● **Written task**
Swap every "chart" in the material below for "graph", and reproduce all of it with nothing else changed.

Source records:

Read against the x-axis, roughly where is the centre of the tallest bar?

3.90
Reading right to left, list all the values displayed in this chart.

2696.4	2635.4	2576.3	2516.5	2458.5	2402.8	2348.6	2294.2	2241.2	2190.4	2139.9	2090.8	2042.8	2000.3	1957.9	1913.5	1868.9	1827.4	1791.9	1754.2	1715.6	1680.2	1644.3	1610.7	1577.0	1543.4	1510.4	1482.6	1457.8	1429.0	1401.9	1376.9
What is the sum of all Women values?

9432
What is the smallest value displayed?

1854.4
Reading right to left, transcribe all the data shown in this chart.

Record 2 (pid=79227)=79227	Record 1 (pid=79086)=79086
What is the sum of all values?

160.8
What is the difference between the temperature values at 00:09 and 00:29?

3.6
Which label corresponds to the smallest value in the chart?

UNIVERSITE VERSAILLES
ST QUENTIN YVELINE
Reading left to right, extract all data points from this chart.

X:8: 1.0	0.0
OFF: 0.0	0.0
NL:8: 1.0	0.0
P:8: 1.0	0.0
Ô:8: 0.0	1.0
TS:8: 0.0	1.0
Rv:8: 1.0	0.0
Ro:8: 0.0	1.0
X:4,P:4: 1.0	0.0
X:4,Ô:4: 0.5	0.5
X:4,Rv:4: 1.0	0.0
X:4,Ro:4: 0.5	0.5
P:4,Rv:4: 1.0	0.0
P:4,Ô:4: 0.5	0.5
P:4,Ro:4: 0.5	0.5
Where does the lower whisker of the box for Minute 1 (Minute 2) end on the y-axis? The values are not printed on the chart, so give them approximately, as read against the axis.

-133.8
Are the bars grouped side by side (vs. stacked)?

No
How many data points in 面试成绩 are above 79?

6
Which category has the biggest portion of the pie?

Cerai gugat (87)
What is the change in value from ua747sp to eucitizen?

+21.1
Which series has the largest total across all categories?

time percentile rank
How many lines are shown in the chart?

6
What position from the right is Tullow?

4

● **Answer box**
Read against the x-axis, roughly where is the centre of the tallest bar?

3.90
Reading right to left, list all the values displayed in this graph.

2696.4	2635.4	2576.3	2516.5	2458.5	2402.8	2348.6	2294.2	2241.2	2190.4	2139.9	2090.8	2042.8	2000.3	1957.9	1913.5	1868.9	1827.4	1791.9	1754.2	1715.6	1680.2	1644.3	1610.7	1577.0	1543.4	1510.4	1482.6	1457.8	1429.0	1401.9	1376.9
What is the sum of all Women values?

9432
What is the smallest value displayed?

1854.4
Reading right to left, transcribe all the data shown in this graph.

Record 2 (pid=79227)=79227	Record 1 (pid=79086)=79086
What is the sum of all values?

160.8
What is the difference between the temperature values at 00:09 and 00:29?

3.6
Which label corresponds to the smallest value in the graph?

UNIVERSITE VERSAILLES
ST QUENTIN YVELINE
Reading left to right, extract all data points from this graph.

X:8: 1.0	0.0
OFF: 0.0	0.0
NL:8: 1.0	0.0
P:8: 1.0	0.0
Ô:8: 0.0	1.0
TS:8: 0.0	1.0
Rv:8: 1.0	0.0
Ro:8: 0.0	1.0
X:4,P:4: 1.0	0.0
X:4,Ô:4: 0.5	0.5
X:4,Rv:4: 1.0	0.0
X:4,Ro:4: 0.5	0.5
P:4,Rv:4: 1.0	0.0
P:4,Ô:4: 0.5	0.5
P:4,Ro:4: 0.5	0.5
Where does the lower whisker of the box for Minute 1 (Minute 2) end on the y-axis? The values are not printed on the graph, so give them approximately, as read against the axis.

-133.8
Are the bars grouped side by side (vs. stacked)?

No
How many data points in 面试成绩 are above 79?

6
Which category has the biggest portion of the pie?

Cerai gugat (87)
What is the change in value from ua747sp to eucitizen?

+21.1
Which series has the largest total across all categories?

time percentile rank
How many lines are shown in the graph?

6
What position from the right is Tullow?

4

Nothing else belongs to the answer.